» Assignment
Your copy should contain exactly the lines from the start of the material through the line containing "Y420300D02*Y407500D01*", and no pictures.

» Records to process
□ □ □ □ □ □ □
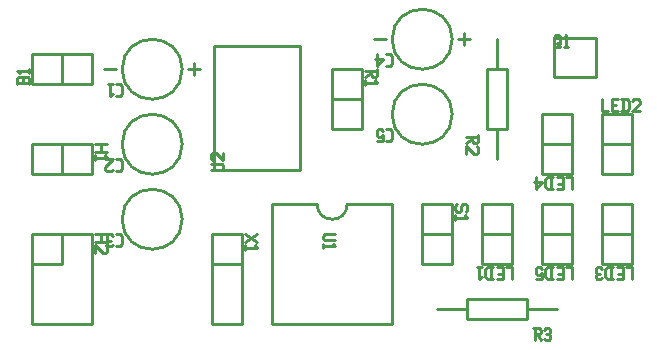
<source format=gbr>
G04 start of page 7 for group -4079 idx -4079 *
G04 Title: IR grenade, topsilk *
G04 Creator: pcb 20110918 *
G04 CreationDate: Fri 01 Mar 2013 06:14:08 PM GMT UTC *
G04 For: kevredon *
G04 Format: Gerber/RS-274X *
G04 PCB-Dimensions: 600000 500000 *
G04 PCB-Coordinate-Origin: lower left *
%MOIN*%
%FSLAX25Y25*%
%LNTOPSILK*%
%ADD41C,0.0100*%
G54D41*X199000Y407500D02*X212900D01*
Y420300D02*Y407500D01*
X199000Y420300D02*X212900D01*
X199000D02*Y407500D01*
X180000Y420000D02*Y410000D01*
Y390000D02*Y380000D01*
X183300Y410000D02*Y390000D01*
X176700D02*X183300D01*
X176700Y410000D02*Y390000D01*
Y410000D02*X183300D01*
X195000Y395000D02*X205000D01*
X195000D02*Y375000D01*
X205000D01*
Y395000D02*Y375000D01*
X195000Y395000D02*Y385000D01*
X205000D01*
X175000Y365000D02*X185000D01*
X175000D02*Y345000D01*
X185000D01*
Y365000D02*Y345000D01*
X175000Y365000D02*Y355000D01*
X185000D01*
X155000Y365000D02*Y345000D01*
X165000D01*
Y365000D01*
X155000D01*
Y355000D02*X165000D01*
Y365000D01*
X160000Y330000D02*X170000D01*
X190000D02*X200000D01*
X170000Y333300D02*X190000D01*
Y326700D01*
X170000D01*
Y333300D01*
X105000Y365000D02*Y325000D01*
X145000D01*
Y365000D01*
X105000D02*X120000D01*
X130000D02*X145000D01*
X120000D02*G75*G03X130000Y365000I5000J0D01*G01*
X167000Y420000D02*X171000D01*
X169000Y422000D02*Y418000D01*
X139000Y420000D02*X143000D01*
X165000D02*G75*G03X165000Y420000I-10000J0D01*G01*
Y395000D02*G75*G03X165000Y395000I-10000J0D01*G01*
X125000Y410000D02*Y390000D01*
X135000D01*
Y410000D01*
X125000D01*
Y400000D02*X135000D01*
Y410000D01*
X215000Y365000D02*X225000D01*
X215000D02*Y345000D01*
X225000D01*
Y365000D02*Y345000D01*
X215000Y365000D02*Y355000D01*
X225000D01*
X215000Y375000D02*X225000D01*
Y395000D02*Y375000D01*
X215000Y395000D02*X225000D01*
X215000D02*Y375000D01*
X225000Y385000D02*Y375000D01*
X215000Y385000D02*X225000D01*
X195000Y365000D02*X205000D01*
X195000D02*Y345000D01*
X205000D01*
Y365000D02*Y345000D01*
X195000Y365000D02*Y355000D01*
X205000D01*
X85000D02*Y325000D01*
X95000D01*
Y355000D01*
X85000D01*
Y345000D02*X95000D01*
Y355000D01*
X25000D02*Y325000D01*
X45000D01*
Y355000D01*
X25000D01*
Y345000D02*X35000D01*
Y355000D01*
X25000Y385000D02*Y375000D01*
X45000D01*
Y385000D01*
X25000D01*
Y375000D02*X35000D01*
Y385000D01*
X75000Y360000D02*G75*G03X75000Y360000I-10000J0D01*G01*
X114200Y417900D02*Y376500D01*
X85700Y417900D02*X114200D01*
X85700D02*Y376500D01*
X114200D01*
X45000Y415000D02*Y405000D01*
X25000Y415000D02*X45000D01*
X25000D02*Y405000D01*
X45000D01*
X35000Y415000D02*X45000D01*
X35000D02*Y405000D01*
X77000Y410000D02*X81000D01*
X79000Y412000D02*Y408000D01*
X49000Y410000D02*X53000D01*
X75000D02*G75*G03X75000Y410000I-10000J0D01*G01*
Y385000D02*G75*G03X75000Y385000I-10000J0D01*G01*
X46000Y355000D02*X50000D01*
X46000Y352500D02*X50000D01*
X48000Y355000D02*Y352500D01*
X49500Y351300D02*X50000Y350800D01*
Y349300D01*
X49500Y348800D01*
X48500D02*X49500D01*
X46000Y351300D02*X48500Y348800D01*
X46000Y351300D02*Y348800D01*
Y385000D02*X50000D01*
X46000Y382500D02*X50000D01*
X48000Y385000D02*Y382500D01*
X49200Y381300D02*X50000Y380500D01*
X46000D02*X50000D01*
X46000Y381300D02*Y379800D01*
X24000Y407000D02*Y405000D01*
Y407000D02*X23500Y407500D01*
X22300D02*X23500D01*
X21800Y407000D02*X22300Y407500D01*
X21800Y407000D02*Y405500D01*
X20000D02*X24000D01*
X20000Y407000D02*Y405000D01*
Y407000D02*X20500Y407500D01*
X21300D01*
X21800Y407000D02*X21300Y407500D01*
X20800Y408700D02*X20000Y409500D01*
X24000D01*
Y410200D02*Y408700D01*
X53000Y355000D02*X54300D01*
X55000Y354300D02*X54300Y355000D01*
X55000Y354300D02*Y351700D01*
X54300Y351000D01*
X53000D02*X54300D01*
X51800Y351500D02*X51300Y351000D01*
X50300D02*X51300D01*
X50300D02*X49800Y351500D01*
X50300Y355000D02*X49800Y354500D01*
X50300Y355000D02*X51300D01*
X51800Y354500D02*X51300Y355000D01*
X50300Y352800D02*X51300D01*
X49800Y352300D02*Y351500D01*
Y354500D02*Y353300D01*
X50300Y352800D01*
X49800Y352300D02*X50300Y352800D01*
X53000Y405000D02*X54300D01*
X55000Y404300D02*X54300Y405000D01*
X55000Y404300D02*Y401700D01*
X54300Y401000D01*
X53000D02*X54300D01*
X51800Y401800D02*X51000Y401000D01*
Y405000D02*Y401000D01*
X50300Y405000D02*X51800D01*
X53000Y380000D02*X54300D01*
X55000Y379300D02*X54300Y380000D01*
X55000Y379300D02*Y376700D01*
X54300Y376000D01*
X53000D02*X54300D01*
X51800Y376500D02*X51300Y376000D01*
X49800D02*X51300D01*
X49800D02*X49300Y376500D01*
Y377500D02*Y376500D01*
X51800Y380000D02*X49300Y377500D01*
Y380000D02*X51800D01*
X185000Y344000D02*Y340000D01*
X183000Y344000D02*X185000D01*
X180300Y341800D02*X181800D01*
X179800Y344000D02*X181800D01*
Y340000D01*
X179800D02*X181800D01*
X178100Y344000D02*Y340000D01*
X176800D02*X176100Y340700D01*
Y343300D02*Y340700D01*
X176800Y344000D02*X176100Y343300D01*
X176800Y344000D02*X178600D01*
X176800Y340000D02*X178600D01*
X174900Y340800D02*X174100Y340000D01*
Y344000D02*Y340000D01*
X173400Y344000D02*X174900D01*
X96000Y355000D02*X100000Y352500D01*
Y355000D02*X96000Y352500D01*
X99200Y351300D02*X100000Y350500D01*
X96000D02*X100000D01*
X96000Y351300D02*Y349800D01*
X122500Y355000D02*X126000D01*
X122500D02*X122000Y354500D01*
Y353500D01*
X122500Y353000D01*
X126000D01*
X125200Y351800D02*X126000Y351000D01*
X122000D02*X126000D01*
X122000Y351800D02*Y350300D01*
X170000Y363000D02*X169500Y362500D01*
X170000Y364500D02*Y363000D01*
X169500Y365000D02*X170000Y364500D01*
X168500Y365000D02*X169500D01*
X168500D02*X168000Y364500D01*
Y363000D01*
X167500Y362500D01*
X166500D02*X167500D01*
X166000Y363000D02*X166500Y362500D01*
X166000Y364500D02*Y363000D01*
X166500Y365000D02*X166000Y364500D01*
X169200Y361300D02*X170000Y360500D01*
X166000D02*X170000D01*
X166000Y361300D02*Y359800D01*
X84700Y376500D02*X88200D01*
X88700Y377000D01*
Y378000D02*Y377000D01*
Y378000D02*X88200Y378500D01*
X84700D02*X88200D01*
X85200Y379700D02*X84700Y380200D01*
Y381700D02*Y380200D01*
Y381700D02*X85200Y382200D01*
X86200D01*
X88700Y379700D02*X86200Y382200D01*
X88700D02*Y379700D01*
X173700Y388000D02*Y386000D01*
X173200Y385500D01*
X172200D02*X173200D01*
X171700Y386000D02*X172200Y385500D01*
X171700Y387500D02*Y386000D01*
X169700Y387500D02*X173700D01*
X171700Y386700D02*X169700Y385500D01*
X173200Y384300D02*X173700Y383800D01*
Y382300D01*
X173200Y381800D01*
X172200D02*X173200D01*
X169700Y384300D02*X172200Y381800D01*
X169700Y384300D02*Y381800D01*
X143000Y415000D02*X144300D01*
X145000Y414300D02*X144300Y415000D01*
X145000Y414300D02*Y411700D01*
X144300Y411000D01*
X143000D02*X144300D01*
X141800Y413500D02*X139800Y411000D01*
X139300Y413500D02*X141800D01*
X139800Y415000D02*Y411000D01*
X143000Y390000D02*X144300D01*
X145000Y389300D02*X144300Y390000D01*
X145000Y389300D02*Y386700D01*
X144300Y386000D01*
X143000D02*X144300D01*
X139800D02*X141800D01*
Y388000D02*Y386000D01*
Y388000D02*X141300Y387500D01*
X140300D02*X141300D01*
X140300D02*X139800Y388000D01*
Y389500D02*Y388000D01*
X140300Y390000D02*X139800Y389500D01*
X140300Y390000D02*X141300D01*
X141800Y389500D02*X141300Y390000D01*
X140000Y410000D02*Y408000D01*
X139500Y407500D01*
X138500D02*X139500D01*
X138000Y408000D02*X138500Y407500D01*
X138000Y409500D02*Y408000D01*
X136000Y409500D02*X140000D01*
X138000Y408700D02*X136000Y407500D01*
X139200Y406300D02*X140000Y405500D01*
X136000D02*X140000D01*
X136000Y406300D02*Y404800D01*
X199000Y420800D02*Y417800D01*
Y420800D02*X199500Y421300D01*
X200500D01*
X201000Y420800D01*
Y418300D01*
X200000Y417300D02*X201000Y418300D01*
X199500Y417300D02*X200000D01*
X199000Y417800D02*X199500Y417300D01*
X200000Y418800D02*X201000Y417300D01*
X202200Y420500D02*X203000Y421300D01*
Y417300D01*
X202200D02*X203700D01*
X192000Y323700D02*X194000D01*
X194500Y323200D01*
Y322200D01*
X194000Y321700D02*X194500Y322200D01*
X192500Y321700D02*X194000D01*
X192500Y323700D02*Y319700D01*
X193300Y321700D02*X194500Y319700D01*
X195700Y323200D02*X196200Y323700D01*
X197200D01*
X197700Y323200D01*
X197200Y319700D02*X197700Y320200D01*
X196200Y319700D02*X197200D01*
X195700Y320200D02*X196200Y319700D01*
Y321900D02*X197200D01*
X197700Y323200D02*Y322400D01*
Y321400D02*Y320200D01*
Y321400D02*X197200Y321900D01*
X197700Y322400D02*X197200Y321900D01*
X225000Y344000D02*Y340000D01*
X223000Y344000D02*X225000D01*
X220300Y341800D02*X221800D01*
X219800Y344000D02*X221800D01*
Y340000D01*
X219800D02*X221800D01*
X218100Y344000D02*Y340000D01*
X216800D02*X216100Y340700D01*
Y343300D02*Y340700D01*
X216800Y344000D02*X216100Y343300D01*
X216800Y344000D02*X218600D01*
X216800Y340000D02*X218600D01*
X214900Y340500D02*X214400Y340000D01*
X213400D02*X214400D01*
X213400D02*X212900Y340500D01*
X213400Y344000D02*X212900Y343500D01*
X213400Y344000D02*X214400D01*
X214900Y343500D02*X214400Y344000D01*
X213400Y341800D02*X214400D01*
X212900Y341300D02*Y340500D01*
Y343500D02*Y342300D01*
X213400Y341800D01*
X212900Y341300D02*X213400Y341800D01*
X205000Y374000D02*Y370000D01*
X203000Y374000D02*X205000D01*
X200300Y371800D02*X201800D01*
X199800Y374000D02*X201800D01*
Y370000D01*
X199800D02*X201800D01*
X198100Y374000D02*Y370000D01*
X196800D02*X196100Y370700D01*
Y373300D02*Y370700D01*
X196800Y374000D02*X196100Y373300D01*
X196800Y374000D02*X198600D01*
X196800Y370000D02*X198600D01*
X194900Y372500D02*X192900Y370000D01*
X192400Y372500D02*X194900D01*
X192900Y374000D02*Y370000D01*
X215000Y400000D02*Y396000D01*
X217000D01*
X218200Y398200D02*X219700D01*
X218200Y396000D02*X220200D01*
X218200Y400000D02*Y396000D01*
Y400000D02*X220200D01*
X221900D02*Y396000D01*
X223200Y400000D02*X223900Y399300D01*
Y396700D01*
X223200Y396000D02*X223900Y396700D01*
X221400Y396000D02*X223200D01*
X221400Y400000D02*X223200D01*
X225100Y399500D02*X225600Y400000D01*
X227100D01*
X227600Y399500D01*
Y398500D01*
X225100Y396000D02*X227600Y398500D01*
X225100Y396000D02*X227600D01*
X205000Y344000D02*Y340000D01*
X203000Y344000D02*X205000D01*
X200300Y341800D02*X201800D01*
X199800Y344000D02*X201800D01*
Y340000D01*
X199800D02*X201800D01*
X198100Y344000D02*Y340000D01*
X196800D02*X196100Y340700D01*
Y343300D02*Y340700D01*
X196800Y344000D02*X196100Y343300D01*
X196800Y344000D02*X198600D01*
X196800Y340000D02*X198600D01*
X192900D02*X194900D01*
Y342000D02*Y340000D01*
Y342000D02*X194400Y341500D01*
X193400D02*X194400D01*
X193400D02*X192900Y342000D01*
Y343500D02*Y342000D01*
X193400Y344000D02*X192900Y343500D01*
X193400Y344000D02*X194400D01*
X194900Y343500D02*X194400Y344000D01*
M02*

</source>
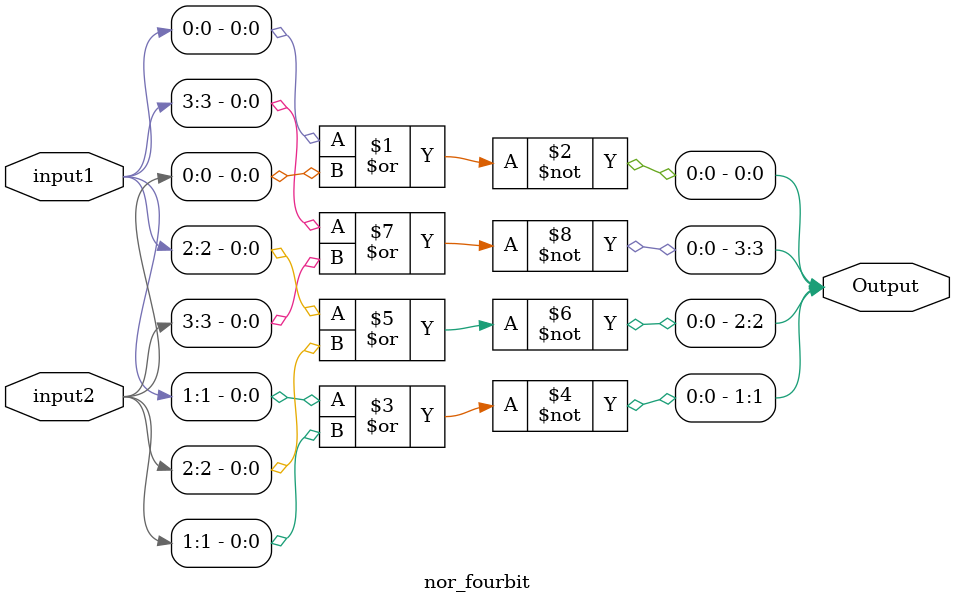
<source format=v>
module nor_fourbit(input1,input2,Output);

input[3:0] input1,input2;

output[3:0] Output;

nor first_Nor_Gate(Output[0],input1[0],input2[0]);
nor second_Nor_Gate(Output[1],input1[1],input2[1]);
nor third_Nor_Gate(Output[2],input1[2],input2[2]);
nor fourth_Nor_Gate(Output[3],input1[3],input2[3]);

endmodule

</source>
□ □ □ □ □ □ □
» Task response
<source format=gbr>
G04 start of page 7 for group -4079 idx -4079 *
G04 Title: IR grenade, topsilk *
G04 Creator: pcb 20110918 *
G04 CreationDate: Fri 01 Mar 2013 06:14:08 PM GMT UTC *
G04 For: kevredon *
G04 Format: Gerber/RS-274X *
G04 PCB-Dimensions: 600000 500000 *
G04 PCB-Coordinate-Origin: lower left *
%MOIN*%
%FSLAX25Y25*%
%LNTOPSILK*%
%ADD41C,0.0100*%
G54D41*X199000Y407500D02*X212900D01*
Y420300D02*Y407500D01*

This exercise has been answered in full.